Cruz’s bizarre line of questioning didn’t stop there, though. He also asked a truly asinine question for Facebook’s opinion on Twitter CEO Jack Dorsey’s political opinions (seriously, you can’t make this shit up).
While we already knew Cruz was particularly preoccupied with Facebook’s alleged bias against conservatives, the senator used his written questions to ramble on about a number of other topics too.
To be clear, Cruz was far from the only senator to submit lengthy questions to Facebook, but his appeared to be less informed by Zuckerberg’s testimony as his desire to bait the company into providing answers that could fire up his conservative base.
He asked multiple question about Chick-fil-A and why specific conservative figures had posts referencing the fast food chain removed, as well as many questions about the political leanings of Facebook’s employees and whether or not said Facebook employees had accessed data on senators ahead of Zuckerberg’s testimony.

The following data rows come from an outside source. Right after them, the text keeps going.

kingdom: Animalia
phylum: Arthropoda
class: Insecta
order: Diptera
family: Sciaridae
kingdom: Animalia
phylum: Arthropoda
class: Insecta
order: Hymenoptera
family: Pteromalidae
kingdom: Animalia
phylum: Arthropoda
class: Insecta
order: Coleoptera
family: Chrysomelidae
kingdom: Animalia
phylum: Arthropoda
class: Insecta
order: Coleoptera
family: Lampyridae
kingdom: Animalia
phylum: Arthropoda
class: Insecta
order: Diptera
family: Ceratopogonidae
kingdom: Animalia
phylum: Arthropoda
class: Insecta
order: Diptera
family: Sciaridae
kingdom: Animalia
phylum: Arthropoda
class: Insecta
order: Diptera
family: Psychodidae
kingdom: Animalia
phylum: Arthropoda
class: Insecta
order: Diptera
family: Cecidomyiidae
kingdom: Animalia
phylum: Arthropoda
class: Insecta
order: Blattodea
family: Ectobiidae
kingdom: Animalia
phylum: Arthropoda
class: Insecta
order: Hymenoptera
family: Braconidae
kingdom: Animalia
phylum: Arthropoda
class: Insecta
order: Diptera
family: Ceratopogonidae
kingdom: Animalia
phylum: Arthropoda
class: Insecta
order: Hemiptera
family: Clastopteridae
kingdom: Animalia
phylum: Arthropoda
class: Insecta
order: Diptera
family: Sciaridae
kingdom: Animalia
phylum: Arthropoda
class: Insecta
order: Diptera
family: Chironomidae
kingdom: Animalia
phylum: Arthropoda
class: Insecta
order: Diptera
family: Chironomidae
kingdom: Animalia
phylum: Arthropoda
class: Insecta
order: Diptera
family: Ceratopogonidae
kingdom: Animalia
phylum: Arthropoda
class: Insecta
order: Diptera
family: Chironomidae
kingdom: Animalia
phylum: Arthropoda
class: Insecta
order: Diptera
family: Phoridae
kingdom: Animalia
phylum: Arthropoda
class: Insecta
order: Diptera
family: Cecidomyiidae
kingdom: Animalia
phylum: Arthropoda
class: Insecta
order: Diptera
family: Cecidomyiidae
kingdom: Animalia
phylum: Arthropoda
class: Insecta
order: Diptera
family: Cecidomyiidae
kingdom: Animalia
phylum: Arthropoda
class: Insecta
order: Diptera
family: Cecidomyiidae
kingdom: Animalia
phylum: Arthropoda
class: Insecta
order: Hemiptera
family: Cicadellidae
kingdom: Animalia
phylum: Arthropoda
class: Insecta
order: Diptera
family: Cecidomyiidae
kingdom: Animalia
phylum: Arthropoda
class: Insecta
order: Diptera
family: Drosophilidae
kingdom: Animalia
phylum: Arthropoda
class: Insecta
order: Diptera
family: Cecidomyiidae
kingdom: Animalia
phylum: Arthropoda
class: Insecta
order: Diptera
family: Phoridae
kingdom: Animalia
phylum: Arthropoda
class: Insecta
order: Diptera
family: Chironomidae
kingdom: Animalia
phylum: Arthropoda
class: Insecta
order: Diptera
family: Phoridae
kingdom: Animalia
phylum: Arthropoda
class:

At one point, the senator asked the company to asses 28 different statements, such as “black lives matter,” “the abortion of an unborn child is murder,” and “gender is a social construct,” and whether or not they’d be considered hate speech under company policies. (Facebook declined and instead again referred back to its earlier statement defining its hate speech policy.)
Did we mention both sets of questions — he submitted two sets as he serves on both the Judiciary and Commerce, Science, and Transportation Committees — were each preceded by a full page of instructions on how to answer? Yeah.